Steigende Schülerzahlen

Landkreis-Osten braucht noch ein Gymnasium

Feldkirchen - Im Osten des Landkreises München soll ein neues Gymnasium entstehen. Als geeignete Standorte kommen Aschheim oder Feldkirchen in Frage. Schüler gibt es genug.

Das geht aus dem Schulbedarfsplan hervor, den Gutachter Christian Rindsfüßer dem Kreisausschuss vorstellte. Hintergrund sind die steigenden Schülerzahlen, die im Landkreis bis 2030 erwartet werden. „Es bestätigt sich, was wir quer durch die Fraktionen angenommen haben: Wir brauchen für die Schüler im Nordosten des Landkreises ein weiteres Gymnasium“, sagte Landrat Christoph Göbel (CSU) zu den Ergebnissen der Studie, die seine Behörde in Auftrag gegeben hatte. Dieses Projekt müsse man nun „ohne weitere Zeitverzögerung“ verfolgen.

Kirchheim müsste sonst 1800 Schüler aufnehmen

Denn ein Neubau braucht Zeit. Ohne einen solchen Neubau in Aschheim oder Feldkirchen würden im Jahr 2030 rund 1800 Schüler das Gymnasium in Kirchheim besuchen, davon vermutlich 1600 aus dem Landkreis. Ausgelegt sei die Schule lediglich auf 1300 Schüler, merkte Kirchheims Bürgermeister Maximilian Böltl (CSU) an. Für ihn ist daher eine zusätzliche Schule unabdingbar.

Ein Gymnasium in Aschheim würden nach Einschätzung des Gutachters etwa 750 Schüler besuchen, 600 von ihnen wohnen im Landkreis. Für Feldkirchen liegen die Zahlen bei 900 Schülern, davon kommen 800 aus dem Landkreis. Niemand müsse fürchten, dass das Kirchheimer Gymnasium in Folge eines Neubaus einmal zu wenig Schüler haben könnte, sagte Christian Rindsfüßer.

Der Schulbedarfsplan wird nun an den Zweckverband „Staatliche weiterführende Schulen im Osten des Landkreises München“ übergeben. Bei ihm liegt die Entscheidung, zusammen mit den Gemeinden Feldkirchen und Aschheim. „Vor Ort wollen wir eine vernünftige Entscheidung fassen“, sagte Böltl, der nicht nur Bürgermeister in Kirchheim ist, sondern auch der Vorsitzende des Zweckverbandes.

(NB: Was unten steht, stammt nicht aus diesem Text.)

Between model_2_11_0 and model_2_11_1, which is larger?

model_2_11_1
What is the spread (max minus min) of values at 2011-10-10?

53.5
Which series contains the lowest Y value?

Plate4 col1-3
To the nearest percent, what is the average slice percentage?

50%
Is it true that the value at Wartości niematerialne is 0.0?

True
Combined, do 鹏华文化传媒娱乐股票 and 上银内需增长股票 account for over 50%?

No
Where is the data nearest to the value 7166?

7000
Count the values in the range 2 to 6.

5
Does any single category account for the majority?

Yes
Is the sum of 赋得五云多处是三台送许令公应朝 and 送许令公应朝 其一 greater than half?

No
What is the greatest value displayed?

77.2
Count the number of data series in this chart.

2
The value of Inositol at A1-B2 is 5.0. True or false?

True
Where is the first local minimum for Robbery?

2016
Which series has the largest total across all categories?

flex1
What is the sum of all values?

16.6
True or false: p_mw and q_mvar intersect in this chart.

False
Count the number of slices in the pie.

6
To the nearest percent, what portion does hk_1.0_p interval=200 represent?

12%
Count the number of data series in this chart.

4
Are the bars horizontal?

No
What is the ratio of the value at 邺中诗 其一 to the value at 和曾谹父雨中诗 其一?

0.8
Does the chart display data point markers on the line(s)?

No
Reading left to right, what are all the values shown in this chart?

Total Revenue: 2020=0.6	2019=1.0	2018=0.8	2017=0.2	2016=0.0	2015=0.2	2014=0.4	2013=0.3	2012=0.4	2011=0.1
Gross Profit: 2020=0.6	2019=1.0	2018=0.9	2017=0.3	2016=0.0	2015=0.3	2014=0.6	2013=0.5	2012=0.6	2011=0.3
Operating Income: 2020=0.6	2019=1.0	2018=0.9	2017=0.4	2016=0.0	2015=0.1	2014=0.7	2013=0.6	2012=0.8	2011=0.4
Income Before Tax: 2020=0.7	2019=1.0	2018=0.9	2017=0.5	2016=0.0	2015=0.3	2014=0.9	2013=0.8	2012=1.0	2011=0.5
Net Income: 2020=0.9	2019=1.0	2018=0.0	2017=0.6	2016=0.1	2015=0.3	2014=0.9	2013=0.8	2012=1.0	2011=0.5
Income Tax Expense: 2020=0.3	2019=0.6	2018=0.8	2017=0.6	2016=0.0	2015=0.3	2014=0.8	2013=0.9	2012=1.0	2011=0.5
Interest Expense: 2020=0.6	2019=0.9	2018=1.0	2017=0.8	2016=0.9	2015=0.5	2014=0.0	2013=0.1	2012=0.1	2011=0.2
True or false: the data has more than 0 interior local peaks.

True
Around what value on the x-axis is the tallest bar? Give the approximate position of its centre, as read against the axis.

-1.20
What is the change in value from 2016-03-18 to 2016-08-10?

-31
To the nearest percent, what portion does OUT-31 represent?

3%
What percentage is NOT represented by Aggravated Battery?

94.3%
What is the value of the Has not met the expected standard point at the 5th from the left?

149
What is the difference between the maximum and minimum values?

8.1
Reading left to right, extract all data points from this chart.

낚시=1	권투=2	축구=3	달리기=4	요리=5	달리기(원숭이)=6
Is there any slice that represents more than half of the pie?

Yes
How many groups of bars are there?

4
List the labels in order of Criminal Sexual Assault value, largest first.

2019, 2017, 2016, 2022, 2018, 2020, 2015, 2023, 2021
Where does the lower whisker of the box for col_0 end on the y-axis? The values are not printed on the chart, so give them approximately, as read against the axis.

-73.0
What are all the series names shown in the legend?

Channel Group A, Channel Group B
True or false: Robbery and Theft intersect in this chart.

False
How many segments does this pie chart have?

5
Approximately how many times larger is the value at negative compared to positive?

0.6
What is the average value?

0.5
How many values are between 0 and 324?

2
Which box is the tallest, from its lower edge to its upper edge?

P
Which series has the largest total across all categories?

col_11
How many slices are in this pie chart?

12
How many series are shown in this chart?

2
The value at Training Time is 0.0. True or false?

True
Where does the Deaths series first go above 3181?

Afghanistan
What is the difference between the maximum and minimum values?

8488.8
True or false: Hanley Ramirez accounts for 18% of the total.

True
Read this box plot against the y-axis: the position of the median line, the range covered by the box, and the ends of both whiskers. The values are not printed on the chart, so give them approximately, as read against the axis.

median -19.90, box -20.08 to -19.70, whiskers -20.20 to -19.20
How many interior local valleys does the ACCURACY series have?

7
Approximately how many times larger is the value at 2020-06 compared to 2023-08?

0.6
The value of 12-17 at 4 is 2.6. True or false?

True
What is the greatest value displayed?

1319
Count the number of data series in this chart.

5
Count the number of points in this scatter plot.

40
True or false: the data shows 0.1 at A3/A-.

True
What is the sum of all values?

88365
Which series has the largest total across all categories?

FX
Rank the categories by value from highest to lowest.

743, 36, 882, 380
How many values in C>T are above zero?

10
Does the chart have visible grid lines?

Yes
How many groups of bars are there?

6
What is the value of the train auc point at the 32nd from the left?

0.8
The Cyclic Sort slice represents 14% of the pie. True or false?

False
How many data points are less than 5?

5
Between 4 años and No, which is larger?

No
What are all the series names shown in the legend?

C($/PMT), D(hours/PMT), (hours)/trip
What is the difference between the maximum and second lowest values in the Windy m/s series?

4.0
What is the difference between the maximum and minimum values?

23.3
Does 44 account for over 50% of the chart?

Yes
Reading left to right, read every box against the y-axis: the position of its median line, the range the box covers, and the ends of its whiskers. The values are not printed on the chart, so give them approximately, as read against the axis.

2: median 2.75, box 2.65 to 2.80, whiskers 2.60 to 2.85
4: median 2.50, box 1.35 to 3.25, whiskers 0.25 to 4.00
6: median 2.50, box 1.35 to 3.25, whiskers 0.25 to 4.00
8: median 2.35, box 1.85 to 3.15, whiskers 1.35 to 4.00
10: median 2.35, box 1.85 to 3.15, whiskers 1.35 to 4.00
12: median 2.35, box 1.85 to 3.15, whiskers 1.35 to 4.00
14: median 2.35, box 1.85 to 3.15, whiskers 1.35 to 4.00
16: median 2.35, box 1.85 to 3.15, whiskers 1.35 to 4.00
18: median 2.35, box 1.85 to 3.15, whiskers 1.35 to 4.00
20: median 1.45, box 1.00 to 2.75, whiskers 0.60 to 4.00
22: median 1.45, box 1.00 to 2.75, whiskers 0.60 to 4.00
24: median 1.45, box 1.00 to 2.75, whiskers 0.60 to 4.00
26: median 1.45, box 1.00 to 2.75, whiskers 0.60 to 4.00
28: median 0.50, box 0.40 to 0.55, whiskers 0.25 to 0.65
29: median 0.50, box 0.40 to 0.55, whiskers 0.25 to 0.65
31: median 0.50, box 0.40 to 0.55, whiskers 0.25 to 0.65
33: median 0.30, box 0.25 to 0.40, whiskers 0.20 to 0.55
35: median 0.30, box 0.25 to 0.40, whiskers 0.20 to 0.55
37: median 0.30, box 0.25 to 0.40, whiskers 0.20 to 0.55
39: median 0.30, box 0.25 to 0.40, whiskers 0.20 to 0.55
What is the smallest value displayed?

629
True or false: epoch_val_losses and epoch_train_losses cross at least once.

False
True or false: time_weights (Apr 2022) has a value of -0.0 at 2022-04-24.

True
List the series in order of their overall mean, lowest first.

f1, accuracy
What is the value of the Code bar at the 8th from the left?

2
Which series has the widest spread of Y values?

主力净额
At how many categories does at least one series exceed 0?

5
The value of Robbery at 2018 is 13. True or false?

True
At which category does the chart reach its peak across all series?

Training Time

SPD bevorzugt Standort Feldkirchen

Während im Osten des Landkreises nun über einen passenden Standort beraten wird, befindet sich das Gymnasium in Ismaning bereits in Planung. Und selbst für das ebenfalls schon genehmigte in Unterföhring werde es genügend Schüler geben, sagte Rindsfüßer. Der Gutachter rechnet in Ismaning im Jahr 2030 mit 750 Schülern. Für das Unterföhringer Gymnasium prognostiziert er rund 600 Schüler aus dem Landkreis. Plus etwa weitere 900, die aus München hier den Unterricht besuchen könnten.

In der Diskussion zeigte sich, dass die SPD im Kreisausschuss den Standort Feldkirchen favorisiert. Wie der Gutachter gehen auch die Sozialdemokraten davon aus, dass dort mehr Schüler Platz finden können. Annette Ganssmüller-Maluche, Kreisrätin und stellvertretende Landrätin (SPD), glaubt, dass langfristig sogar beide Schulen notwendig werden könnten.

Sind gar zwei neue Schulen nötig?

Dieser Ansicht ist auch der CSU-Fraktionschef im Kreistag, Stefan Schelle: „Es wird nicht das letzte Gymnasium sein, mit dem wir uns befassen“, sagte er mit Blick auf die demografische Entwicklung. Einen weiteren Aspekt sprach FDP-Kreisrat Tobias Thalhammer an. Die neue Schullandschaft im Landkreis könnte auch für Schüler aus München interessant sein. „In Oberföhring scharren die Schüler mit den Hufen. Die wollen nicht aufs Hasenbergl-Gymnasium am Hart."